Available records:
--- Start ---

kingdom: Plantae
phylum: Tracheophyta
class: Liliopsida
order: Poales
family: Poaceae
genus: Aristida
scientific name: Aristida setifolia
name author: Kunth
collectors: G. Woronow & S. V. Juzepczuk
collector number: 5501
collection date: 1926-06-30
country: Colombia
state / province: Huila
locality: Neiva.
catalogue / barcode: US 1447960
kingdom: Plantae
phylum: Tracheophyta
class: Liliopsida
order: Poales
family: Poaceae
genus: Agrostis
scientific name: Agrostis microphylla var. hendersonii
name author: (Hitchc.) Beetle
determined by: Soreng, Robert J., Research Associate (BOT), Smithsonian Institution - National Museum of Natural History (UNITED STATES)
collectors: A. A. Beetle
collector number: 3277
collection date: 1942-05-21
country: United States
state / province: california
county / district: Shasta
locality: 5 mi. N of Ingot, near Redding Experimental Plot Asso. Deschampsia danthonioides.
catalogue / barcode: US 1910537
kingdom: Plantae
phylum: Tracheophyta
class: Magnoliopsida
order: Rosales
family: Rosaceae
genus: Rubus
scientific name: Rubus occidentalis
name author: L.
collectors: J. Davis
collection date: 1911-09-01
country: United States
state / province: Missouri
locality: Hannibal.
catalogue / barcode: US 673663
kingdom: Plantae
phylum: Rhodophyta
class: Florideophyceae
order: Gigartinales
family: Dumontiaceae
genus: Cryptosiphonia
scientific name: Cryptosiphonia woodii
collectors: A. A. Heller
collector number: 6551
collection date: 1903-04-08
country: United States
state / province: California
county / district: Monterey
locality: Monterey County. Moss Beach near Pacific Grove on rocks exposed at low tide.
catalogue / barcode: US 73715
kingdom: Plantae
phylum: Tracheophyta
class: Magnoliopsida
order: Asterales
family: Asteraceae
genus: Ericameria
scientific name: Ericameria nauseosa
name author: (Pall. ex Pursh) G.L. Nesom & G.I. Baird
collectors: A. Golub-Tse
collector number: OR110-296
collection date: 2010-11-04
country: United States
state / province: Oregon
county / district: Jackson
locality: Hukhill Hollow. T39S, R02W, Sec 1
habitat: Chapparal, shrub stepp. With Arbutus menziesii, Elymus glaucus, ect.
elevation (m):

--- End ---

The task: Copy every line of the records above word for word.

The result:
kingdom: Plantae
phylum: Tracheophyta
class: Liliopsida
order: Poales
family: Poaceae
genus: Aristida
scientific name: Aristida setifolia
name author: Kunth
collectors: G. Woronow & S. V. Juzepczuk
collector number: 5501
collection date: 1926-06-30
country: Colombia
state / province: Huila
locality: Neiva.
catalogue / barcode: US 1447960
kingdom: Plantae
phylum: Tracheophyta
class: Liliopsida
order: Poales
family: Poaceae
genus: Agrostis
scientific name: Agrostis microphylla var. hendersonii
name author: (Hitchc.) Beetle
determined by: Soreng, Robert J., Research Associate (BOT), Smithsonian Institution - National Museum of Natural History (UNITED STATES)
collectors: A. A. Beetle
collector number: 3277
collection date: 1942-05-21
country: United States
state / province: california
county / district: Shasta
locality: 5 mi. N of Ingot, near Redding Experimental Plot Asso. Deschampsia danthonioides.
catalogue / barcode: US 1910537
kingdom: Plantae
phylum: Tracheophyta
class: Magnoliopsida
order: Rosales
family: Rosaceae
genus: Rubus
scientific name: Rubus occidentalis
name author: L.
collectors: J. Davis
collection date: 1911-09-01
country: United States
state / province: Missouri
locality: Hannibal.
catalogue / barcode: US 673663
kingdom: Plantae
phylum: Rhodophyta
class: Florideophyceae
order: Gigartinales
family: Dumontiaceae
genus: Cryptosiphonia
scientific name: Cryptosiphonia woodii
collectors: A. A. Heller
collector number: 6551
collection date: 1903-04-08
country: United States
state / province: California
county / district: Monterey
locality: Monterey County. Moss Beach near Pacific Grove on rocks exposed at low tide.
catalogue / barcode: US 73715
kingdom: Plantae
phylum: Tracheophyta
class: Magnoliopsida
order: Asterales
family: Asteraceae
genus: Ericameria
scientific name: Ericameria nauseosa
name author: (Pall. ex Pursh) G.L. Nesom & G.I. Baird
collectors: A. Golub-Tse
collector number: OR110-296
collection date: 2010-11-04
country: United States
state / province: Oregon
county / district: Jackson
locality: Hukhill Hollow. T39S, R02W, Sec 1
habitat: Chapparal, shrub stepp. With Arbutus menziesii, Elymus glaucus, ect.
elevation (m):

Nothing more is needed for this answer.